A couple of years ago, if someone had to ask me to choose between being steeped in yoga and my normal life, I wouldn’t be able to choose the former. Yet, it was always a dream to fulfill once my responsibilities were over.

And then the last year unraveled in ways I hadn’t imagined. Life threw quite a few curveballs in quick succession and forced a complete destruction of all that I held normal. Every single thing. All the yoga classes over the last few months worked with erasing the vestiges of that limited self, forcing me to confront myself. It’s amazing how much we build around the idea of who we are instead of who we actually are. Deeply flawed and potentially divine.

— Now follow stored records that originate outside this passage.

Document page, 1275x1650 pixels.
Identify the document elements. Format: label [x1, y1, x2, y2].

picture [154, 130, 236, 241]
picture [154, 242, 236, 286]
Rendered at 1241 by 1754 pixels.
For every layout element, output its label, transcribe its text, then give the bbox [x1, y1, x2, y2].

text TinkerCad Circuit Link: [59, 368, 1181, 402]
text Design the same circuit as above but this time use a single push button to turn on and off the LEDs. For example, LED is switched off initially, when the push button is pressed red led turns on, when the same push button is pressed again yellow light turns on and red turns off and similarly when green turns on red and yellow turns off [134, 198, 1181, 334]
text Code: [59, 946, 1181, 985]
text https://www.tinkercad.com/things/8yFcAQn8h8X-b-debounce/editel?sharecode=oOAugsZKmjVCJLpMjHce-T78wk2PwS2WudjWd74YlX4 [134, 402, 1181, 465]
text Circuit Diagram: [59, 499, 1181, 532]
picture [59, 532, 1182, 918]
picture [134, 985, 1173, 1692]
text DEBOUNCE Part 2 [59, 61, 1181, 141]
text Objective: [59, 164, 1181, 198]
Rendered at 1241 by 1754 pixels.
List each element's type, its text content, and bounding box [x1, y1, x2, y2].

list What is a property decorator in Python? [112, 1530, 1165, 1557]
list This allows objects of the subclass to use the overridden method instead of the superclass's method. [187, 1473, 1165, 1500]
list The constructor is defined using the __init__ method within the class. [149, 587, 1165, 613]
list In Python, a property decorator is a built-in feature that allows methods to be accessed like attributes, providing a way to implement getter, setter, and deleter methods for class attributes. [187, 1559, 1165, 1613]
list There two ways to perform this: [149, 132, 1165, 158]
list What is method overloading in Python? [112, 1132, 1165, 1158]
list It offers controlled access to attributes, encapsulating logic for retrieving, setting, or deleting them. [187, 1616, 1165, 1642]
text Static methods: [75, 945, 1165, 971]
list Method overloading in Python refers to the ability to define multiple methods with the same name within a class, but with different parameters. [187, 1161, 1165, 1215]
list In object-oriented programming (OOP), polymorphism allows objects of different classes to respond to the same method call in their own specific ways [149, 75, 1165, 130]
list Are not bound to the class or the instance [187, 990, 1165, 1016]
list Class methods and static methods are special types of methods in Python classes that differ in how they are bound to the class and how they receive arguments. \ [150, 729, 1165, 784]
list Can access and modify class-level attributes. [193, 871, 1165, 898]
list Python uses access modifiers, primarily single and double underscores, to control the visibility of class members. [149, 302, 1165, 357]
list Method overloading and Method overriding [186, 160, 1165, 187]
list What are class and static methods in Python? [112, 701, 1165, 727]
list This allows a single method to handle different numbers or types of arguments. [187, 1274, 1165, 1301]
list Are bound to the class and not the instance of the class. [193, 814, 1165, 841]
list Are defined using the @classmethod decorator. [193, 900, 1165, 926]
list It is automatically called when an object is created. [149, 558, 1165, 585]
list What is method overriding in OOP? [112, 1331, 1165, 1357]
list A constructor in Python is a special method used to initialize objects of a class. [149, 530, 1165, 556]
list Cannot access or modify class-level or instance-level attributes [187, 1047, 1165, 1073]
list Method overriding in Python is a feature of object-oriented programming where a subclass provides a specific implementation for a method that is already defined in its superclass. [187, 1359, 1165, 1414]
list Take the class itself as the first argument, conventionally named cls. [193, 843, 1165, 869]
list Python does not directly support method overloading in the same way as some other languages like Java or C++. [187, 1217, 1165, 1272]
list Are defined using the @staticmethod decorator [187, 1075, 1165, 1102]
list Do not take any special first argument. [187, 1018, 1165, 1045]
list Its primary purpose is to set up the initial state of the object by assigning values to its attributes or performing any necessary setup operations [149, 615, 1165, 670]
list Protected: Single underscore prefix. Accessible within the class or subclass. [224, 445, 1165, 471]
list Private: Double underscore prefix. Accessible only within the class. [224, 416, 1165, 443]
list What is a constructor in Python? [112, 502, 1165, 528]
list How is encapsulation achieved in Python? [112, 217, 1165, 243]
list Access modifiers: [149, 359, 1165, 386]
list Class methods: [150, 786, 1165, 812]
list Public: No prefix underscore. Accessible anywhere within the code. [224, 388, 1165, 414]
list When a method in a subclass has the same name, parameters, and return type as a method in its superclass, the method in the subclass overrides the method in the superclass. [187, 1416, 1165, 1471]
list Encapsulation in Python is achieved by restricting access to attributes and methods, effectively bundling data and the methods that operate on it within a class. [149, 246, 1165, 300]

Destruction happens. It’s always happening in nature when leaves turn yellow and fall, creatures die, lava incinerates and tsunamis wash away many lives. Yet, nature creates, not recreates. Even humans. We say rebuild but it’s actually creating from scratch because the old does not exist any longer. That is consumed by time. The Natraj statue in the library was a beautiful representation of that thought.

The angst has passed, some anxiety remains and I find saying No helps, deciding one way or the other helps. Unless I close the door and walk out into the sunshine, I will never be in the light. It is not the way of the world, to drop back and trust that the ground will receive you. But, it is the way of the sutras, of continuous, dedicated abhyasa and vairagyam.

It reminds me of something I learned early – be careful what you wish for, it just may come true. It certainly appears to be the case now and I’m humbled, grateful and a bit unbelieving of my good fortune to study yoga. Sometimes great things are born of terrible pain.